Top of DATA EXTRACT

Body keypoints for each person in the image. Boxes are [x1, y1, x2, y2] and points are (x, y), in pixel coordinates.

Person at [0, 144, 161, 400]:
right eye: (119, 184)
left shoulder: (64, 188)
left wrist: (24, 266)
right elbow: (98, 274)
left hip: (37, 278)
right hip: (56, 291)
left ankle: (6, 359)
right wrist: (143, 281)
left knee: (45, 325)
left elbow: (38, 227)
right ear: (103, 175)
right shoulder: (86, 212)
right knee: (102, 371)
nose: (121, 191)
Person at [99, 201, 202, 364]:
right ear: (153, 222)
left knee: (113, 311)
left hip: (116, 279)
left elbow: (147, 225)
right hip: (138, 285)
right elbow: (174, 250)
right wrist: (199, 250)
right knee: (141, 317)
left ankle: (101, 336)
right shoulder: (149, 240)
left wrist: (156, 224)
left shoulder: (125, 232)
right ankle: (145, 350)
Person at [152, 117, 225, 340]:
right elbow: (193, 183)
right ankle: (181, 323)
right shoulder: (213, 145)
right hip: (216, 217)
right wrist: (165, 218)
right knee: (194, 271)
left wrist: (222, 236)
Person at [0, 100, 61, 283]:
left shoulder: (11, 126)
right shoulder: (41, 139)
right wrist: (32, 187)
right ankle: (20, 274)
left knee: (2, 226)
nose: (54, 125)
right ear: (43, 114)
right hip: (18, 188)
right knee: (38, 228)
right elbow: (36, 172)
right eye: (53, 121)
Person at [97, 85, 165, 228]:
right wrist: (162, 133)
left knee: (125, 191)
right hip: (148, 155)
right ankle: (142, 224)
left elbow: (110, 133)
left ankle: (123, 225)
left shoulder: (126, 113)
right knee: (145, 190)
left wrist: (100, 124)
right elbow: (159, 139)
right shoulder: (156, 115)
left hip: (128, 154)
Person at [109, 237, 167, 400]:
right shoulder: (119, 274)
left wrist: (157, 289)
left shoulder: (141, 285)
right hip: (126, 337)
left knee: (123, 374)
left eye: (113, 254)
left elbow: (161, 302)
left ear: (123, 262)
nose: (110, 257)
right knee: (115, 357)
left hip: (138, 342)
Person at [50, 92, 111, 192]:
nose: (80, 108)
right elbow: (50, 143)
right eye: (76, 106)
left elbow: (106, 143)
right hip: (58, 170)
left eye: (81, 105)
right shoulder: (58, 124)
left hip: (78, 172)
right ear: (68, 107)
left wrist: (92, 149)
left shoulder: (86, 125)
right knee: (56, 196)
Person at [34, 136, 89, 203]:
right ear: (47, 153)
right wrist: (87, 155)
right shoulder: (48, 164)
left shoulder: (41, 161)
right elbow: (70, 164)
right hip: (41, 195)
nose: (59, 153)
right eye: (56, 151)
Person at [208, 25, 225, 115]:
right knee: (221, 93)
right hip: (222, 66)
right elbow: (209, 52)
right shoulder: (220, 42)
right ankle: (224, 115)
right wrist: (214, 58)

Bottom of DATA EXTRACT
Top of DATA EXTRACT

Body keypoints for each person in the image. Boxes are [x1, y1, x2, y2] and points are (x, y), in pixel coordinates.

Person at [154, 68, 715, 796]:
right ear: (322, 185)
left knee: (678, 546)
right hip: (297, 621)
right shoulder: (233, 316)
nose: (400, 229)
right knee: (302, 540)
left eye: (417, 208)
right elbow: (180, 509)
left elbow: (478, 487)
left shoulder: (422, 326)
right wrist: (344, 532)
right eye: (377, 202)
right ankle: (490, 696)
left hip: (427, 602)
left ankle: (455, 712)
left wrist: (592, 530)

Bottom of DATA EXTRACT

- **PROBLEM STATEMENT**
What you return should be exactly the lines above, starting at the one with "left shoulder: (11, 126)" and ending at the one with "right hip: (148, 155)", and nothing else.

- **OUTPUT BELOW**
left shoulder: (11, 126)
right shoulder: (41, 139)
right wrist: (32, 187)
right ankle: (20, 274)
left knee: (2, 226)
nose: (54, 125)
right ear: (43, 114)
right hip: (18, 188)
right knee: (38, 228)
right elbow: (36, 172)
right eye: (53, 121)
Person at [97, 85, 165, 228]:
right wrist: (162, 133)
left knee: (125, 191)
right hip: (148, 155)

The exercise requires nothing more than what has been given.